• Dataset content
________________________
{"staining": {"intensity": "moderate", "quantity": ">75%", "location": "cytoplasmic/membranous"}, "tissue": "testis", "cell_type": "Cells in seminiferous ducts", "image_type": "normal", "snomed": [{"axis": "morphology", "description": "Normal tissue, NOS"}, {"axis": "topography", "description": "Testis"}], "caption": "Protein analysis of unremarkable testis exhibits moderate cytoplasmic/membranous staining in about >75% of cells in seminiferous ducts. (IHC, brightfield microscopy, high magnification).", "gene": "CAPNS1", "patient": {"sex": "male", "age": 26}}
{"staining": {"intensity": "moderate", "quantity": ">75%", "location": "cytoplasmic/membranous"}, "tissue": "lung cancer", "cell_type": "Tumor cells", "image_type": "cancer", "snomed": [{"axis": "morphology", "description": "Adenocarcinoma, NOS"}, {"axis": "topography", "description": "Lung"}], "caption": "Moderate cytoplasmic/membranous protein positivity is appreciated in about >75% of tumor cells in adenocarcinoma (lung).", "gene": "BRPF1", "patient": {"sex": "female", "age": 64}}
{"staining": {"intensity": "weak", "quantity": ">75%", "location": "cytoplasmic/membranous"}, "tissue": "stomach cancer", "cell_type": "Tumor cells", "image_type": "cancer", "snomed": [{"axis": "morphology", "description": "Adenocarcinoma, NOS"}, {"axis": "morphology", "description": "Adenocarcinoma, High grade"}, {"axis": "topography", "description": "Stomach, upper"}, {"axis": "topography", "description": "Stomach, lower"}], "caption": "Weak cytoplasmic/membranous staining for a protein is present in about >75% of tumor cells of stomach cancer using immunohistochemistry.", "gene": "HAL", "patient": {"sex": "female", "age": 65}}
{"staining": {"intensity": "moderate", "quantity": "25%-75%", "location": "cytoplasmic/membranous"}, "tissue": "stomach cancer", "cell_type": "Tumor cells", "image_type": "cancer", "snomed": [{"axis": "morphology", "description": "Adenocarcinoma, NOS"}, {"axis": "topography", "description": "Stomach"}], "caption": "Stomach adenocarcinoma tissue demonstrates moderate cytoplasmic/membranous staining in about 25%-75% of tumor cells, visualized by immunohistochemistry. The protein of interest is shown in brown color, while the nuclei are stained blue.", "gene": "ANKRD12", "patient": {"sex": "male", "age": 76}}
________________________
• Description of the task
Extract each line of the material exactly as it stands.

• Answer space
{"staining": {"intensity": "moderate", "quantity": ">75%", "location": "cytoplasmic/membranous"}, "tissue": "testis", "cell_type": "Cells in seminiferous ducts", "image_type": "normal", "snomed": [{"axis": "morphology", "description": "Normal tissue, NOS"}, {"axis": "topography", "description": "Testis"}], "caption": "Protein analysis of unremarkable testis exhibits moderate cytoplasmic/membranous staining in about >75% of cells in seminiferous ducts. (IHC, brightfield microscopy, high magnification).", "gene": "CAPNS1", "patient": {"sex": "male", "age": 26}}
{"staining": {"intensity": "moderate", "quantity": ">75%", "location": "cytoplasmic/membranous"}, "tissue": "lung cancer", "cell_type": "Tumor cells", "image_type": "cancer", "snomed": [{"axis": "morphology", "description": "Adenocarcinoma, NOS"}, {"axis": "topography", "description": "Lung"}], "caption": "Moderate cytoplasmic/membranous protein positivity is appreciated in about >75% of tumor cells in adenocarcinoma (lung).", "gene": "BRPF1", "patient": {"sex": "female", "age": 64}}
{"staining": {"intensity": "weak", "quantity": ">75%", "location": "cytoplasmic/membranous"}, "tissue": "stomach cancer", "cell_type": "Tumor cells", "image_type": "cancer", "snomed": [{"axis": "morphology", "description": "Adenocarcinoma, NOS"}, {"axis": "morphology", "description": "Adenocarcinoma, High grade"}, {"axis": "topography", "description": "Stomach, upper"}, {"axis": "topography", "description": "Stomach, lower"}], "caption": "Weak cytoplasmic/membranous staining for a protein is present in about >75% of tumor cells of stomach cancer using immunohistochemistry.", "gene": "HAL", "patient": {"sex": "female", "age": 65}}
{"staining": {"intensity": "moderate", "quantity": "25%-75%", "location": "cytoplasmic/membranous"}, "tissue": "stomach cancer", "cell_type": "Tumor cells", "image_type": "cancer", "snomed": [{"axis": "morphology", "description": "Adenocarcinoma, NOS"}, {"axis": "topography", "description": "Stomach"}], "caption": "Stomach adenocarcinoma tissue demonstrates moderate cytoplasmic/membranous staining in about 25%-75% of tumor cells, visualized by immunohistochemistry. The protein of interest is shown in brown color, while the nuclei are stained blue.", "gene": "ANKRD12", "patient": {"sex": "male", "age": 76}}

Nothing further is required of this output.